UK PM needs to visit Rwandan jails - oppositionpublished at 12:59 British Summer Time 23 June 2022
Anne Soy
BBC News, Kigali
An opposition politician in Rwanda has questioned her country’s suitability to host the Commonwealth summit.
More than 5,000 delegates from 54 Commonwealth countries are currently in Rwanda’s capital, Kigali. The official opening of the heads of government meeting is on Friday, but interest group events have been taking place since Sunday.
Victoire Ingabire, of the DALF-Umurinzi party, told the BBC she had returned returned home from the Netherlands shortly after Rwanda was admitted to the organisation in 2009.
“The Commonwealth has values such as democracy, rule of law, human rights and gender equality,” she said. “I thought the UK would really help Rwanda become a democratic country.”
But she says nothing changed. She was arrested on her return and subsequently sentenced to 15 years in prison for “genocide denial” and “destabilising government”.
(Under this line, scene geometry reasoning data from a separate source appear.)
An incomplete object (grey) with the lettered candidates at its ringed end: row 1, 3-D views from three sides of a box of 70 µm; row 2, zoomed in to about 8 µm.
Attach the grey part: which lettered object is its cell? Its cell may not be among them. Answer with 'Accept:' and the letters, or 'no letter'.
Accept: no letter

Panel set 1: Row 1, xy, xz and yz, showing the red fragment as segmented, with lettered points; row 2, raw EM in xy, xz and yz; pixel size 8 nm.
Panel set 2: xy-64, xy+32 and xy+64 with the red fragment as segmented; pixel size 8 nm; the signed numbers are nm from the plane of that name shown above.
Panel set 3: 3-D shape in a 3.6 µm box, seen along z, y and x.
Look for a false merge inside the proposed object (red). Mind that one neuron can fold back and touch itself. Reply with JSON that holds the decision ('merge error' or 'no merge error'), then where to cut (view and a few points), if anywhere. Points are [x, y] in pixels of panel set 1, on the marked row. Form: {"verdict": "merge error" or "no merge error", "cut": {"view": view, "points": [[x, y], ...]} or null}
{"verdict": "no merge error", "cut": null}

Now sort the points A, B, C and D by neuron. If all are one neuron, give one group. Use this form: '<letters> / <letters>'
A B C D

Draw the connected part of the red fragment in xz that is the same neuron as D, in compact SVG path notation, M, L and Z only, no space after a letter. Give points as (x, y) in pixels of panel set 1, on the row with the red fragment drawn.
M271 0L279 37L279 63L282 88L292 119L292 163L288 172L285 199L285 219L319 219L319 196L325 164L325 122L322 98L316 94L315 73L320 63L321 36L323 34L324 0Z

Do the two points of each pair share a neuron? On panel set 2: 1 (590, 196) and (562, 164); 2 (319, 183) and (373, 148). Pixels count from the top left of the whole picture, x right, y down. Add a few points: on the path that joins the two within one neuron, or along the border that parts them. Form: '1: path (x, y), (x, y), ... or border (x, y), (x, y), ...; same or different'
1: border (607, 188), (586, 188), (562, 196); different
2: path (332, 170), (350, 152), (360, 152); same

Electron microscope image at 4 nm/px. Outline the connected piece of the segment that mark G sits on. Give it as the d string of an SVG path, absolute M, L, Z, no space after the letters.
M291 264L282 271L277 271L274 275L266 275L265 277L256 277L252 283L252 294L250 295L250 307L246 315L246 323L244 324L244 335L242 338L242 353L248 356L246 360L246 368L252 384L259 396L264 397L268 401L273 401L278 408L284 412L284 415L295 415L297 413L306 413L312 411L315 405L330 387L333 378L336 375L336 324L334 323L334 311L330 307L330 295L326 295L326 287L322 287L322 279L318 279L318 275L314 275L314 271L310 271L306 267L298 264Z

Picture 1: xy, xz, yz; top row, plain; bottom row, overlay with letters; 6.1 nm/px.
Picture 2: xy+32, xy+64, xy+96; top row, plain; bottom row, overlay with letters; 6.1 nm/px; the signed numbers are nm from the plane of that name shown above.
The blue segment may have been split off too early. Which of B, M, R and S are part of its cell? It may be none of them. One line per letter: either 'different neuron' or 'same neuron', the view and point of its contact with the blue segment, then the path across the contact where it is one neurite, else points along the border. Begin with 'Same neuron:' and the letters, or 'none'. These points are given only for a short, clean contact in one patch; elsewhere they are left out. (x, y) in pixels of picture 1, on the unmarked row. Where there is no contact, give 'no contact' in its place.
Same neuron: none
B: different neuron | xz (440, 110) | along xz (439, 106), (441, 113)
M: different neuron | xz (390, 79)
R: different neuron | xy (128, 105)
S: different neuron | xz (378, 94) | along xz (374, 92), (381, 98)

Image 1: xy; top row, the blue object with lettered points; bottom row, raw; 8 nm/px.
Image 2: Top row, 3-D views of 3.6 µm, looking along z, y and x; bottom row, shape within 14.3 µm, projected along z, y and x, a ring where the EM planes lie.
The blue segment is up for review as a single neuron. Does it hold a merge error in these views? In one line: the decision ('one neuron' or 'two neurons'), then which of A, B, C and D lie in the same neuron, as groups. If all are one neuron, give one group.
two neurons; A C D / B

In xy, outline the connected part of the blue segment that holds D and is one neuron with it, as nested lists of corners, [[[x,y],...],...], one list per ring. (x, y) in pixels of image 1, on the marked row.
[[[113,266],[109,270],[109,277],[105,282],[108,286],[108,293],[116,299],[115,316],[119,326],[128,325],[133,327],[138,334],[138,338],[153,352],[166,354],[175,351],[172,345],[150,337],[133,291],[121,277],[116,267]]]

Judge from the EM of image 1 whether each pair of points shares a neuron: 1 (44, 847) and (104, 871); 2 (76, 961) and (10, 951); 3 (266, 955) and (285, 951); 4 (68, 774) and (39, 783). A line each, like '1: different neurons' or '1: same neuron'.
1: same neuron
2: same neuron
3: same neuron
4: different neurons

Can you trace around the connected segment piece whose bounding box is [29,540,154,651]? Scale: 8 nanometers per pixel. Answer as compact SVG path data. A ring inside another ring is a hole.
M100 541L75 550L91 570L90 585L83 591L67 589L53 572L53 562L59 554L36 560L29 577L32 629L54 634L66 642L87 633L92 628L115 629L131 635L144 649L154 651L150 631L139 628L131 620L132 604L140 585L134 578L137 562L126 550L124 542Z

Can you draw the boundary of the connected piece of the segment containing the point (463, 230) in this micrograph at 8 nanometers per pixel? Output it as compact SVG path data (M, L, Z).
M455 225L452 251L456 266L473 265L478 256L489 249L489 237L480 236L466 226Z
She served some of her sentence in solitary confinement before being released following a presidential pardon in 2018.
Ms Ingabire told the BBC that Commonwealth leaders - including the UK prime minister - should “visit the prison to see members of the opposition, independent journalists and YouTubers”.
In response, government spokesperson Yolande Makolo told the BBC: “Anyone can have an opinion, anyone can register their opposition to government policies or programmes, anyone can start a political party if they want [but] what they cannot do is break the law.”
She said human rights and democracy were work in progress - not just in Rwanda but across the Commonwealth.
Rwanda is among a handful of Commonwealth members without historic UK ties. Gabon,a former French colony, is expected to be admitted during the Kigali meeting.